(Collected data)
╭──
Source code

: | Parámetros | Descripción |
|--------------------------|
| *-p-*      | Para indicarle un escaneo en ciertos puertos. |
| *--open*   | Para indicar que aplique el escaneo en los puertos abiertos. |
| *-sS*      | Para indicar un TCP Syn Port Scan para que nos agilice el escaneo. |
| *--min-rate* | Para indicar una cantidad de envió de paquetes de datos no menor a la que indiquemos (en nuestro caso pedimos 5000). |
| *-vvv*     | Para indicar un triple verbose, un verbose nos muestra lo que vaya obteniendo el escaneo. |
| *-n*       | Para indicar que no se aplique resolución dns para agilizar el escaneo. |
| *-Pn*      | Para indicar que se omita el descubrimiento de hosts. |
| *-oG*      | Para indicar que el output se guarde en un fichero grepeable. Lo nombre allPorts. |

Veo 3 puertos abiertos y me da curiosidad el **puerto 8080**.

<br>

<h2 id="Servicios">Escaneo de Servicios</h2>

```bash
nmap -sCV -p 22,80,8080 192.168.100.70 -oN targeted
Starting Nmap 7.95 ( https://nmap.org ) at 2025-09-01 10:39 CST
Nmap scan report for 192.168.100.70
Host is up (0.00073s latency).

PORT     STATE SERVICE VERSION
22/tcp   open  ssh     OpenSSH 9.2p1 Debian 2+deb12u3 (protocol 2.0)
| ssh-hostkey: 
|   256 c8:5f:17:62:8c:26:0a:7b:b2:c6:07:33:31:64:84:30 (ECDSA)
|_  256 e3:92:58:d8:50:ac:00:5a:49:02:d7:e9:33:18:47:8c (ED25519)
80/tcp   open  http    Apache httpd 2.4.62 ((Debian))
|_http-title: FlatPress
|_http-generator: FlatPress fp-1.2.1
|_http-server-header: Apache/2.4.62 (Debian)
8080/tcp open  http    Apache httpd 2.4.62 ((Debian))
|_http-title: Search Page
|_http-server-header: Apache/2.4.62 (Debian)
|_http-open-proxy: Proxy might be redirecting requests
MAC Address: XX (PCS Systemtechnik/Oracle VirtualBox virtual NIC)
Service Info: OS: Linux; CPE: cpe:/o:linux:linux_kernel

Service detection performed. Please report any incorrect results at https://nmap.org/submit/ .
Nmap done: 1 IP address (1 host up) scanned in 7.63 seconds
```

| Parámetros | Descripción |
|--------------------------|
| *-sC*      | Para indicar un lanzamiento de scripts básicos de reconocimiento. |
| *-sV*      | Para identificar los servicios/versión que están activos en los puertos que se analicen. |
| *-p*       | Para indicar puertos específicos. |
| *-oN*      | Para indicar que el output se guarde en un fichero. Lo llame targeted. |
╰──
## Activity
Only a number is needed here: how many lines of the data include the word "aplique"?

## Answer to this task
2